Directions for this task
Could you reproduce, word for word, the stretch of the talk on the challenge of the real from "A few months" through "of the real."?

Extracted text
···
A few months ago in a forum address, I spoke concerning the challenge of the ideal. In that speech, I suggested that perfectionism—fretfully striving after ultimates in everything we do—can become an obvious indulgence and, in extreme cases, a disorder of the spirit. “Impossible dreams” and “unreachable stars,” in other words, are more frustrating than helpful as we seek to achieve our highest potential. At the same time, however, the possible and reachable present their own built-in problems. I would like to address those problems now by speaking to the challenge of the real.
When we are young, the real may appear synonymous with restraint. I recall a time when our only daughter, then age four, gave memorable expression to her confrontation with reality. Perhaps I had urged our children once too often to keep their wants and expectations modest—to be, as I said, “realistic.” Her small body stiff with frustration, our little daughter finally exclaimed, “Daddy, realistic is my hatiest word!”
···
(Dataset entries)
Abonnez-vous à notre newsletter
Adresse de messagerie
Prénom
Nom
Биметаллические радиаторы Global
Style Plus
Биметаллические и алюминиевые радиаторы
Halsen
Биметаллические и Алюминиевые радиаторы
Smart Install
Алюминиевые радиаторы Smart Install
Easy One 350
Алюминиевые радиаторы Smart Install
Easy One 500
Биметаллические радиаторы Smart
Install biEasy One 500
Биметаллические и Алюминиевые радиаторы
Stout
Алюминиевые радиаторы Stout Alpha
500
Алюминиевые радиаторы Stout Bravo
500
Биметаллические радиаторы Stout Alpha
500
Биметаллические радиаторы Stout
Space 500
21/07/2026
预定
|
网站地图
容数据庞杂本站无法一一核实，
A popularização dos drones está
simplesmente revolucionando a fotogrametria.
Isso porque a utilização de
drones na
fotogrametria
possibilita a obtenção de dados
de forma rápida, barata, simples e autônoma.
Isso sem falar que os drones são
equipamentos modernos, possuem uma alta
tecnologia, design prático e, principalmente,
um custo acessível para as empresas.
···
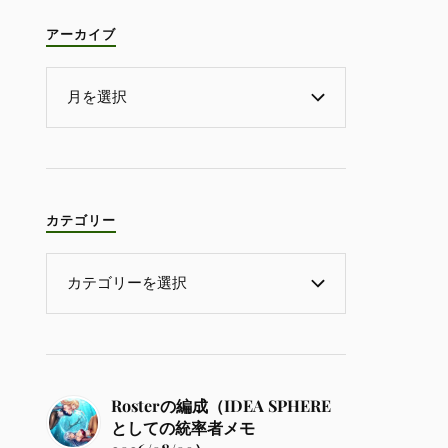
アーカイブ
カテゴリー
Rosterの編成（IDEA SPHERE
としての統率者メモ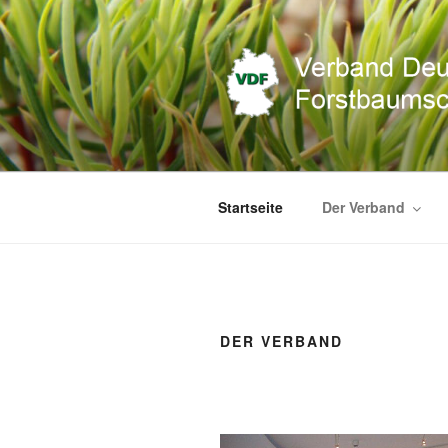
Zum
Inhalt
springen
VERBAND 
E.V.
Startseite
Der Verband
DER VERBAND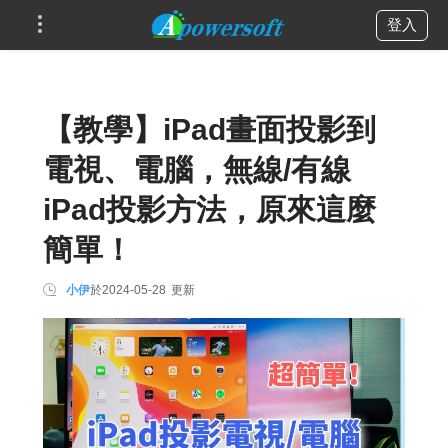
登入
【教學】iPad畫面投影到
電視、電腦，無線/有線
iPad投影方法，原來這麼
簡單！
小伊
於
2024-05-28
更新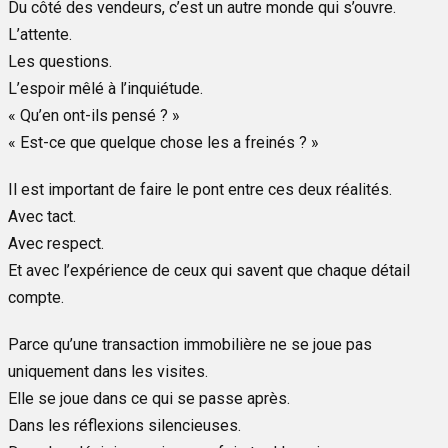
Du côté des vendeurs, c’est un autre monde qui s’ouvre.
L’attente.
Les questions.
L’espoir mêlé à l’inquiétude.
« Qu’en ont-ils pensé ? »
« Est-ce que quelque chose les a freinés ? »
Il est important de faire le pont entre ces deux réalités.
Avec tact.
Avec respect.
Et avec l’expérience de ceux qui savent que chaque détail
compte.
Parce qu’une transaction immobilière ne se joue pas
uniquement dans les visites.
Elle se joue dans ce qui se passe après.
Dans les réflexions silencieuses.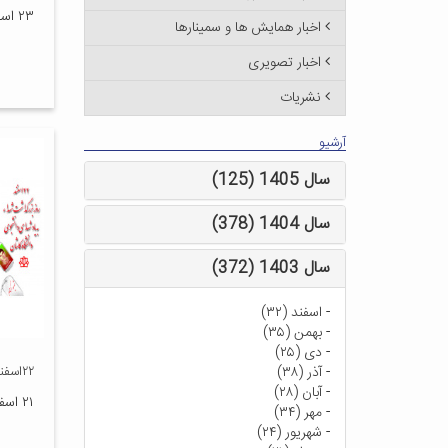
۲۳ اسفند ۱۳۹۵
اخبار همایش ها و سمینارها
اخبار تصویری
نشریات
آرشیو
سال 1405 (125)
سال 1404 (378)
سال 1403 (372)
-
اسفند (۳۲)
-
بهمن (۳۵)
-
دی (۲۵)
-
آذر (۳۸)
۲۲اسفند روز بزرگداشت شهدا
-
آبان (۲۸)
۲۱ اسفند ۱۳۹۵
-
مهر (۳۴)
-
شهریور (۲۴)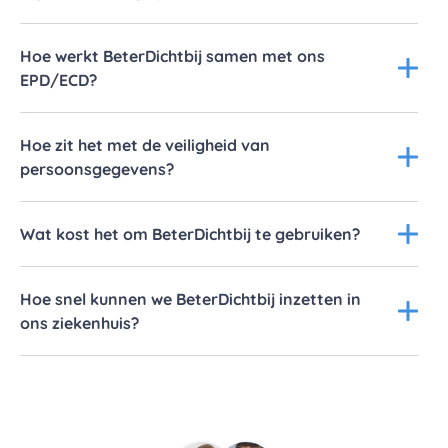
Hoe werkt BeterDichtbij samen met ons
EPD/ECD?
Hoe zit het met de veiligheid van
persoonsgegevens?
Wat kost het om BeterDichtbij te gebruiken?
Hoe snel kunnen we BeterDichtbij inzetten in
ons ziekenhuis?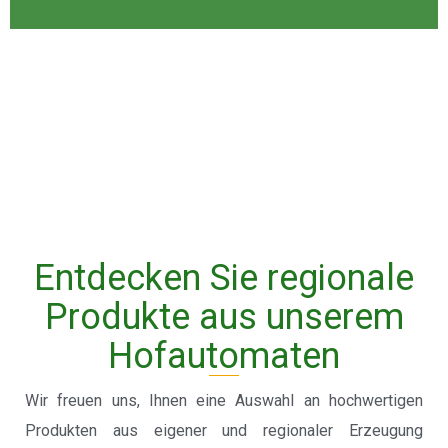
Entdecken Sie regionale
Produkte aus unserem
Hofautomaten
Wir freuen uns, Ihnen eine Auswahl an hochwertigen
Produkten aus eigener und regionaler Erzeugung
···
Exercise answer
A few months ago in a forum address, I spoke concerning the challenge of the ideal. In that speech, I suggested that perfectionism—fretfully striving after ultimates in everything we do—can become an obvious indulgence and, in extreme cases, a disorder of the spirit. “Impossible dreams” and “unreachable stars,” in other words, are more frustrating than helpful as we seek to achieve our highest potential. At the same time, however, the possible and reachable present their own built-in problems. I would like to address those problems now by speaking to the challenge of the real.